What Do You Mean The Party’s Over? I Just Got Here.
Tomorrow is the last day of Kindergarten and I suddenly find myself not ready for it to end. The kids are ready- they are excited for summer and the intellectual challenge of Kindergarten faded months ago, but I think they also have a tremor of trepidation at moving up. Kindergarten is safe and familiar to them- the friends and simple routines that move them through the days. But again, summer is gleaming just out of reach, like a much craved treat- so I know they will shed any fears as easily as dropping their backpacks when getting home from school.
I, on the other hand, was just getting into the swing of things. I was finally starting to recognize the moms and know which kid went with which parent (next year in the student directory- how about pictures of the kids AND parents, please?!). I was reveling in their growing independence and confidence. Now, seemingly suddenly, everyone is ready to close the chapter on this year. I keep thinking of a high school friend of mine who’s twin sons are just graduating from high school. High school! And I am sure she feels like it went by in a blink. I have this unreasonable feeling that I am going to wake up tomorrow to fully formed teenagers donning caps & gowns and heading off to college too.

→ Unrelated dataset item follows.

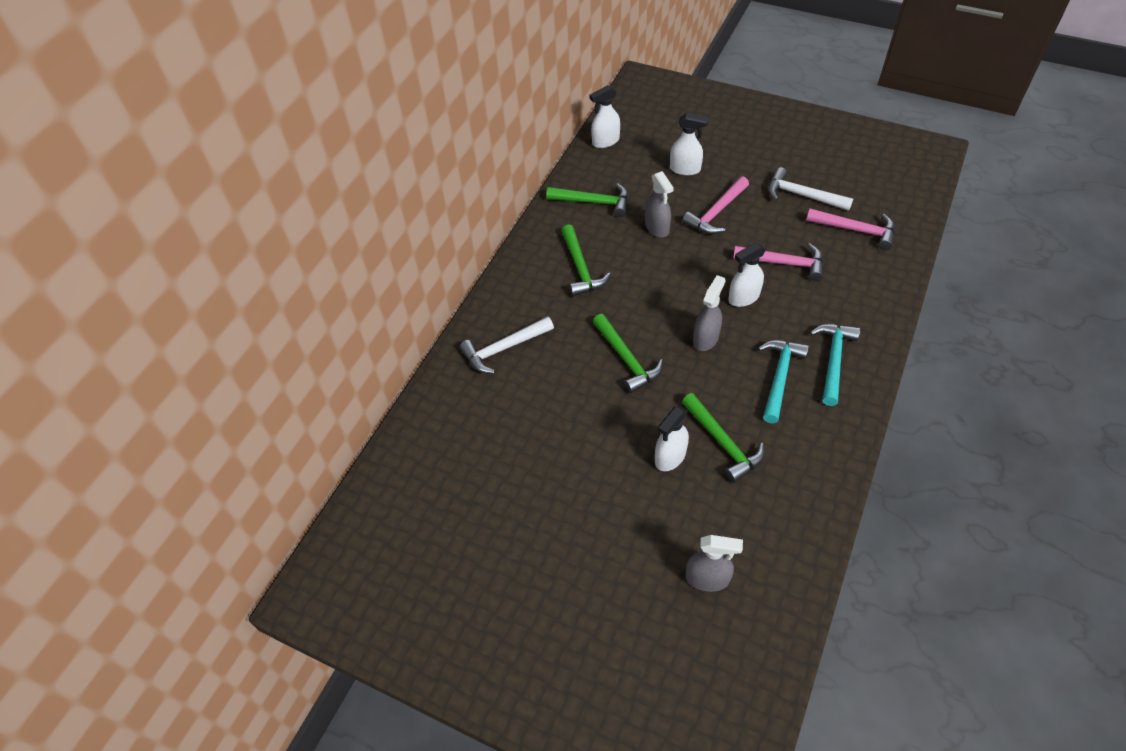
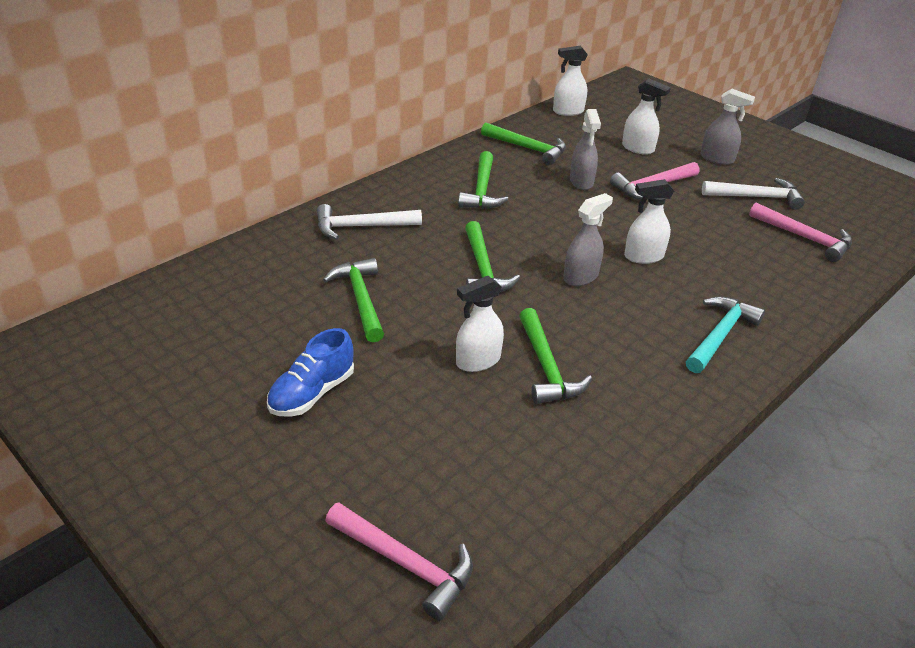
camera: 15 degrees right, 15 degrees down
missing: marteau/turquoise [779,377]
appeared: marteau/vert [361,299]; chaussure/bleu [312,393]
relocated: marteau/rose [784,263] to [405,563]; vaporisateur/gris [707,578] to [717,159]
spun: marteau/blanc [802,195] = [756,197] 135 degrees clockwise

As a parent of twins, I have the incredible gift of two children to watch through each stage, however, like a singleton parent, I also get only one “shot” at each milestone. We will not pass this way again. Kindergarten is in the books and there is no second chance to do the year “better” or differently. Not that I would change anything- it’s just the finality of it.
In our upstairs hallway, like many families, we have picture frames with dozens of pictures nestled together, chronicling our adventures and the growth of the girls to this point. I am finding myself slowing to stare at their faces, the younger versions of them forever receding from the present as if carried backwards on a conveyor belt into my memory. If I pause, I can sort of “zoom in” and rekindle the moment- whether it’s the touch of baby-soft skin, the smell of infant hair, or the squirmy hugs of toddler. But then it’s gone- that connection with memory is fleeting.
This morning, when I gathered my daughters, by turns, into my lap for a cuddle- they spilled out of my lap, all long arms and legs. They would settle into stillness for a moment, their heads just resting under my chin (if I raised mine a little), and I tried to breathe in this moment- to imprint in my memory.
So, I am left with this feeling that I have just arrived at a party, in time to see everyone filling out the back door- headed on to the next adventure, their laughter drifting back into the house, echoing for a moment before fading away. I don’t want to call them back, at least not in my head (my heart may tell you a different tale), but I yearn for the chance to pause time, so that I could linger among the sights, sounds, and feelings of the moment- the way you would take in the wares in a beloved antique store.
Maybe that is what we do as parents- collect and catalog memories (along with a myriad of physical reminders) like the owner of an antiques shop, presiding over them- dusting, repairing, treasuring them, so that when our children return as customers, eager to relive or try them out, we are ready with just the right piece for their collection.